The Valence Health/Evolent Health guide for provider systems considering starting an insurance plan suggests that they first conduct a thorough self and market evaluation to assess the provider network size, response from existing payers, consumer interest, regulatory environment, and financial and market position of the organization. A strong balance sheet, an executable implementation plan, and strong physician incentive alignment are essentials for providers considering a PSHP.
A Range of Options
Although some opportunities exist for hospitals or health systems interested in establishing a PSHP, the litany of considerations to forming an insurance plan suggest such an undertaking be approached with significant caution. Even health systems participating in ACOs and other value-based payment models often do not yet have sufficient experience with managing downside risk. Moreover, the financial and regulatory barriers to forming an insurance plan are high.
For those provider systems interested in a PSHP, pursuing a joint venture with an existing insurance plan—rather than building a health plan from scratch or buying a health plan—may present a viable option. d Another approach a hospital or health system should consider is simply to continue to gain experience with managing downside risk, thereby allowing more time to assess whether forming a PSHP is the right decision for the organization while also better positioning for success in the value-based payment environment.
Lia Winfield, PhD, is a senior analyst, Leavitt Partners, LLC, Salt Lake City.
Footnotes
a. Baumgarten, A., “Analysis of Integrated Delivery Systems and New Provider-Sponsored Health Plans,” Robert Wood Johnson Foundation, June 2017.

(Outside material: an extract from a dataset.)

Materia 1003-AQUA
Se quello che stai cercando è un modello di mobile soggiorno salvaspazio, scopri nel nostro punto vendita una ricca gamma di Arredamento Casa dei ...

b. Keckley, P.H., “Provider-Sponsored Plans: Current Trends and Strategic Implications for Hospitals and Health Systems,” Futurescan: Healthcare Trends and Implications, 2018-2023, Society for Healthcare Strategy and Market Development of the American Hospital Association.
c. Valence Health, Models of Value-Based Reimbursement: A Valence Health Primer, 2013.
d. Baumgarten, A., and Hempstead, K., “New Provider-Sponsored Health Plan: Joint Ventures Are Now the Preferred Strategy,” Health Affairs Blog, February 23, 2018.